To ancient Greeks and early Europeans, maps were flights of fancy and horror, showing beautiful beasts and savage humans of uncharted lands.
Eighteenth-century Buddhists saw maps as moral charts juxtaposing landscapes of men’s sensual desires and “infinite space.” New World colonizers used maps as tools of conquest and empire, distorting size and shape to serve their self-interest.
No matter the age, maps have always inspired that eternal human penchant for dreaming of far-off places, for locating oneself in the universe. As vessels of wishful thinking, they transform us into explorers lured by the mystery of the unknown, if not a lust to conquer it.
Pursuits and desires such as these are at the core of the Festival of Maps here, billed as the largest, most diverse cartographic exposition in U.S. history. “Maps: Finding Our Place in the World,” which is one part of the Chicago festival, will open in March at the Walters Art Museum in Baltimore. Although computer and satellite technology seem to cast a cold, hard light on our physical realm, people still turn to maps to feed their imagination, festival organizers say — whether through collecting and studying ancient maps, using modern mapping technology in creative and interactive ways or making cartographically inspired art.

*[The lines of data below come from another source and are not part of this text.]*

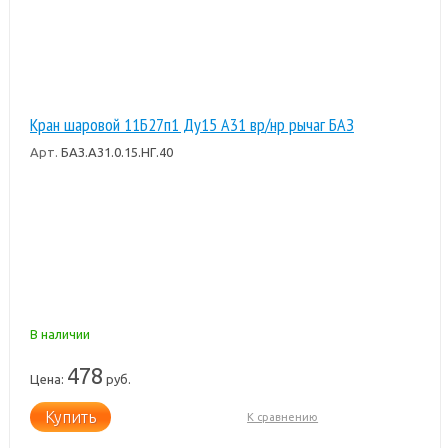
Кран шаровой 11Б27п1 Ду15 А31 вр/нр рычаг БАЗ
Арт.
БАЗ.А31.0.15.НГ.40
В наличии
478
Цена:
руб.
Купить
К сравнению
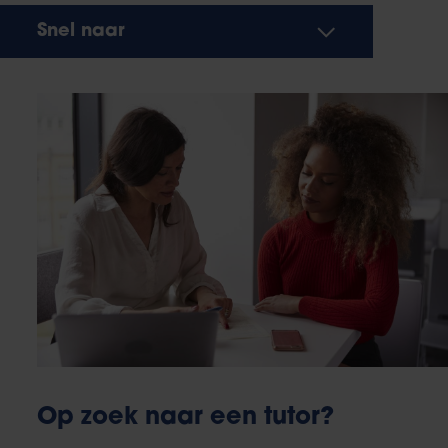
Snel naar
Op zoek naar een tutor?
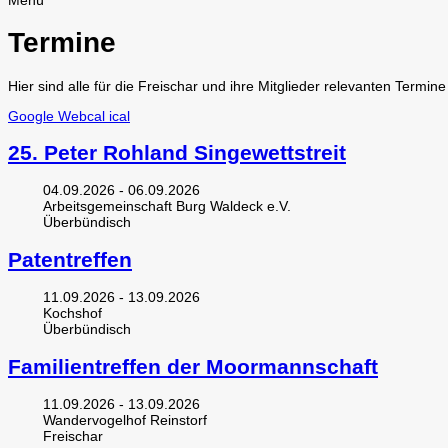
Menü
Termine
Hier sind alle für die Freischar und ihre Mitglieder relevanten Termi
Google
Webcal
ical
25. Peter Rohland Singewettstreit
04.09.2026 - 06.09.2026
Arbeitsgemeinschaft Burg Waldeck e.V.
Überbündisch
Patentreffen
11.09.2026 - 13.09.2026
Kochshof
Überbündisch
Familientreffen der Moormannschaft
11.09.2026 - 13.09.2026
Wandervogelhof Reinstorf
Freischar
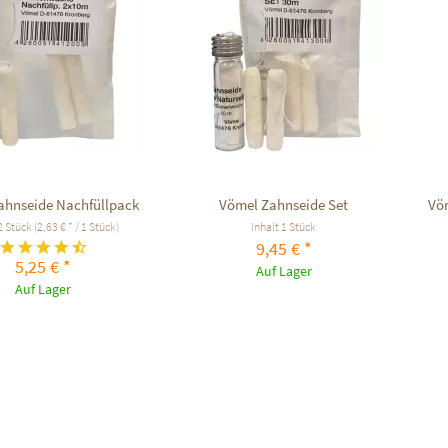
ahnseide Nachfüllpack
Vömel Zahnseide Set
Vöm
2 Stück
(2,63 € * / 1 Stück)
Inhalt
1 Stück
9,45 € *
5,25 € *
Auf Lager
Auf Lager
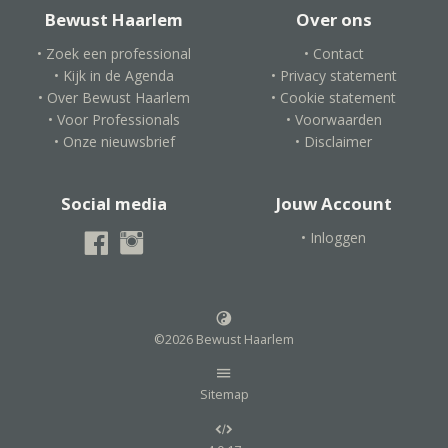
Bewust Haarlem
Over ons
• Zoek een professional
• Contact
• Kijk in de Agenda
• Privacy statement
• Over Bewust Haarlem
• Cookie statement
• Voor Professionals
• Voorwaarden
• Onze nieuwsbrief
• Disclaimer
Social media
Jouw Account
• Inloggen
©2026 Bewust Haarlem
Sitemap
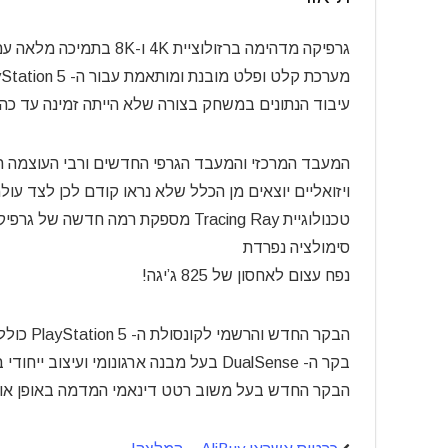
גרפיקה מדהימה ברזולוציית 4K ו-8K בתמיכה מלאה עם HDR וקצב ריענון תמונה של עד FPS 120
עיבוד הנתונים במשחק בצורה שלא הייתה זמינה עד כה
ויזואליים יוצאים מן הכלל שלא נראו קודם לכן לצד עו
טכנולוגיית Tracing Ray מספקת רמה ח
סימולציה נפרדת
נפח עצום לאחסון של 825 ג’יגה!
הבקר החדש והרשמי לקונסולת ה- 5 PlayStation כולל מגוון מאפיינים אשר מעשירים ומגדירים מחדש את המשחק!
בקר ה- DualSense בעל מבנה ארגונומי ועיצוב ייחודי ב-2 צבעים
הבקר החדש בעל משוב רטט דינאמי המדמה באופן א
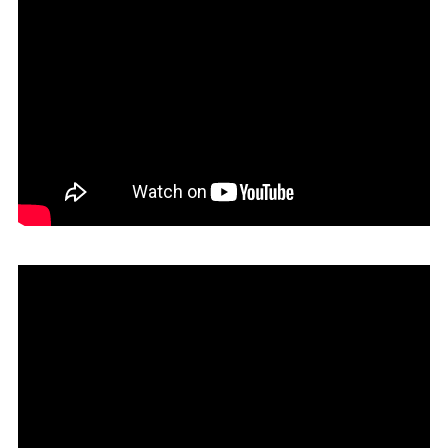
02. Valle Sagrado
01. Cuzco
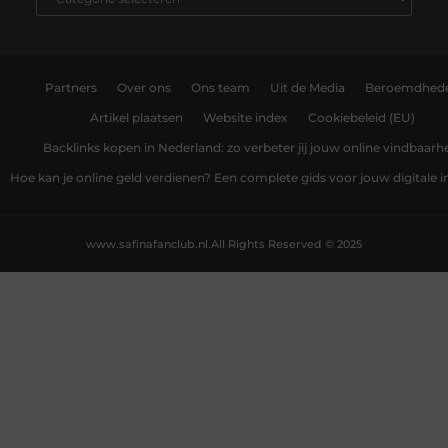
Partners
Over ons
Ons team
Uit de Media
Beroemdhed
Artikel plaatsen
Website index
Cookiebeleid (EU)
Backlinks kopen in Nederland: zo verbeter jij jouw online vindbaarh
Hoe kan je online geld verdienen? Een complete gids voor jouw digitale
www.safinafanclub.nl.
All Rights Reserved © 2025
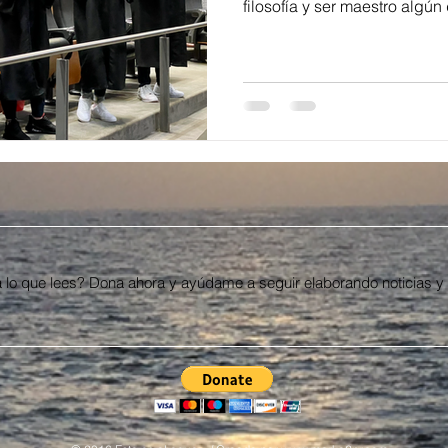
filosofía y ser maestro algún 
 lo que lees? Dona ahora y ayúdame a seguir elaborando noticias y 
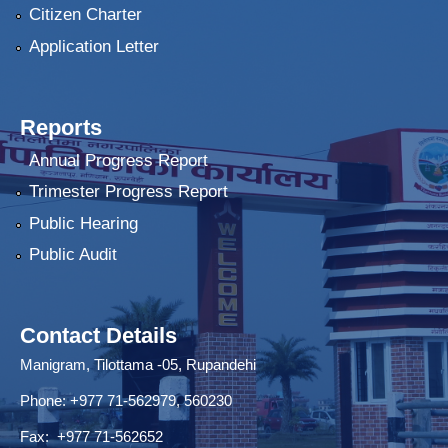
Citizen Charter
Application Letter
Reports
Annual Progress Report
Trimester Progress Report
Public Hearing
Public Audit
Contact Details
Manigram, Tilottama -05, Rupandehi
Phone: +977 71-562979, 560230
Fax: +977 71-562652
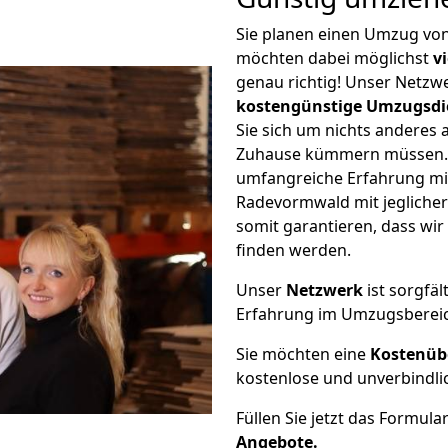
Sie planen einen Umzug v
möchten dabei möglichst
v
genau richtig! Unser Netzw
kostengünstige Umzugsdi
Sie sich um nichts anderes 
Zuhause kümmern müssen. W
umfangreiche Erfahrung m
Radevormwald mit jeglich
somit garantieren, dass wi
finden werden.
Unser
Netzwerk
ist sorgfäl
Erfahrung im Umzugsberei
Sie möchten eine
Kostenüb
kostenlose und unverbindli
Füllen Sie jetzt das Formula
Angebote.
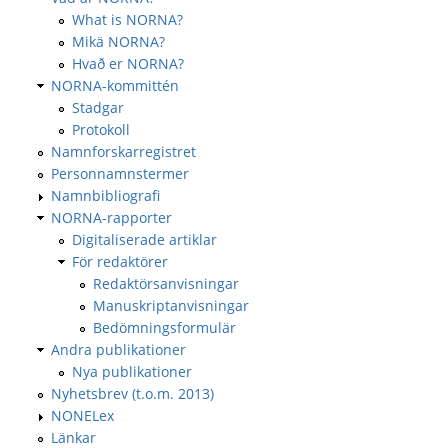
What is NORNA?
Mikä NORNA?
Hvað er NORNA?
NORNA-kommittén
Stadgar
Protokoll
Namnforskarregistret
Personnamnstermer
Namnbibliografi
NORNA-rapporter
Digitaliserade artiklar
För redaktörer
Redaktörsanvisningar
Manuskriptanvisningar
Bedömningsformulär
Andra publikationer
Nya publikationer
Nyhetsbrev (t.o.m. 2013)
NONELex
Länkar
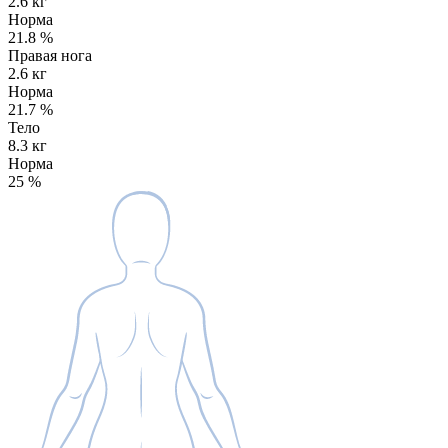
2.6 кг
Норма
21.8
%
Правая нога
2.6 кг
Норма
21.7
%
Тело
8.3 кг
Норма
25
%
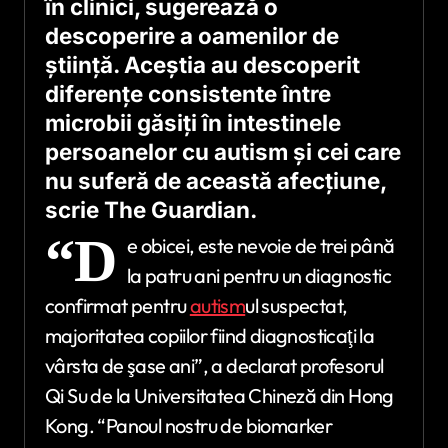
în clinici, sugerează o
descoperire a oamenilor de
ştiinţă. Aceştia au descoperit
diferenţe consistente între
microbii găsiţi în intestinele
persoanelor cu autism şi cei care
nu suferă de această afecţiune,
scrie The Guardian.
“D
e obicei, este nevoie de trei până
la patru ani pentru un diagnostic
confirmat pentru
autism
ul suspectat,
majoritatea copiilor fiind diagnosticaţi la
vârsta de şase ani”, a declarat profesorul
Qi Su de la Universitatea Chineză din Hong
Kong. “Panoul nostru de biomarker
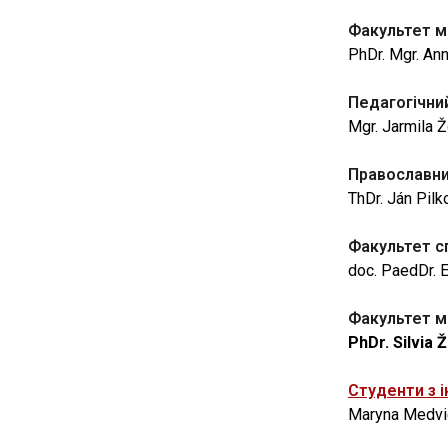
Факультет м
PhDr. Mgr. An
Педагогічни
Mgr. Jarmila Ž
Православни
ThDr. Ján Pilk
Факультет с
doc. PaedDr. 
Факультет м
PhDr. Silvia 
Студенти з 
Maryna Medvi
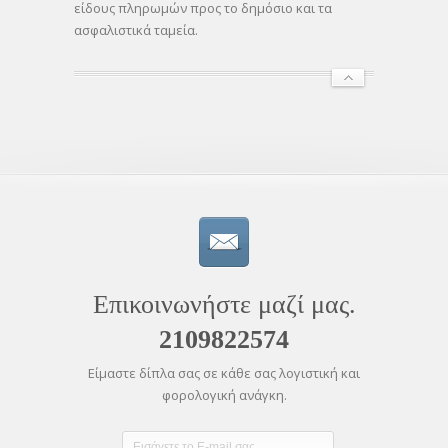
είδους πληρωμών προς το δημόσιο και τα
ασφαλιστικά ταμεία.
Επικοινωνήστε μαζί μας.
2109822574
Είμαστε δίπλα σας σε κάθε σας λογιστική και
φορολογική ανάγκη.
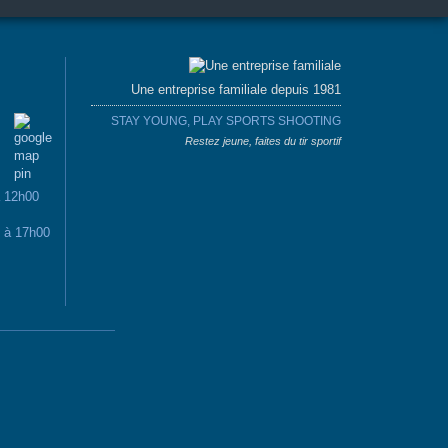
Une entreprise familiale depuis 1981
STAY YOUNG, PLAY SPORTS SHOOTING
Restez jeune, faites du tir sportif
à 12h00
0 à 17h00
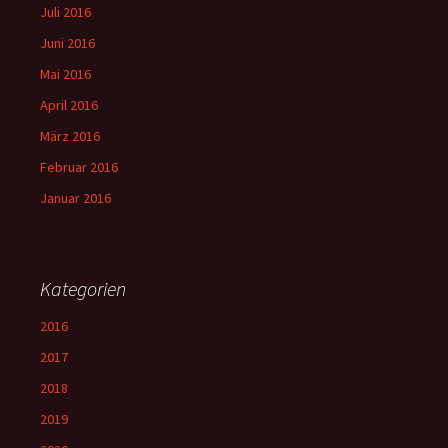
Juli 2016
Juni 2016
Mai 2016
April 2016
März 2016
Februar 2016
Januar 2016
Kategorien
2016
2017
2018
2019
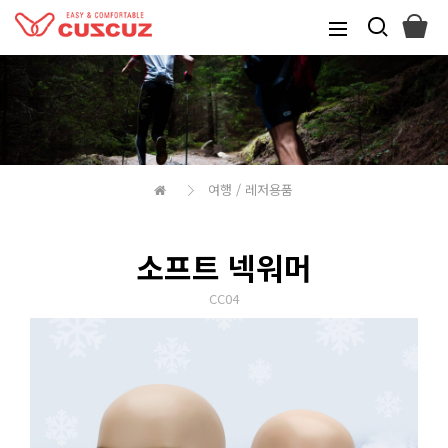
여행 / 레저용품
소프트 넥워머
CC04
본문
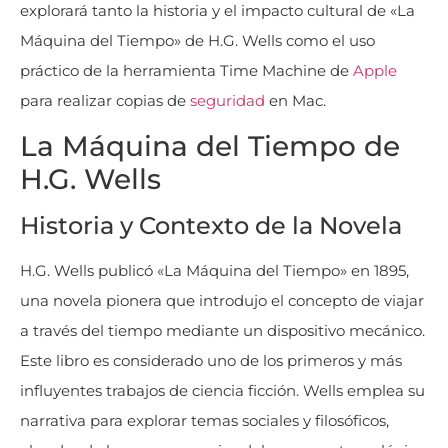
explorará tanto la historia y el impacto cultural de «La
Máquina del Tiempo» de H.G. Wells como el uso
práctico de la herramienta Time Machine de
Apple
para realizar copias de
seguridad
en Mac.
La Máquina del Tiempo de
H.G. Wells
Historia y Contexto de la Novela
H.G. Wells publicó «La Máquina del Tiempo» en 1895,
una novela pionera que introdujo el concepto de viajar
a través del tiempo mediante un dispositivo mecánico.
Este libro es considerado uno de los primeros y más
influyentes trabajos de ciencia ficción. Wells emplea su
narrativa para explorar temas sociales y filosóficos,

Rather than distance us from cartography, technology has made mapping part of our everyday lives — in driving, in fashion, even in political protest.
“It turns out almost any man on the street you talk to says they love maps,” says Anna Siegler, who was hired to coordinate the festival by her friend Barry MacLean, one of the world’s top collectors, with more than 20,000 maps.
The love of maps is “this quietly held passion [that] people have,” says Siegler.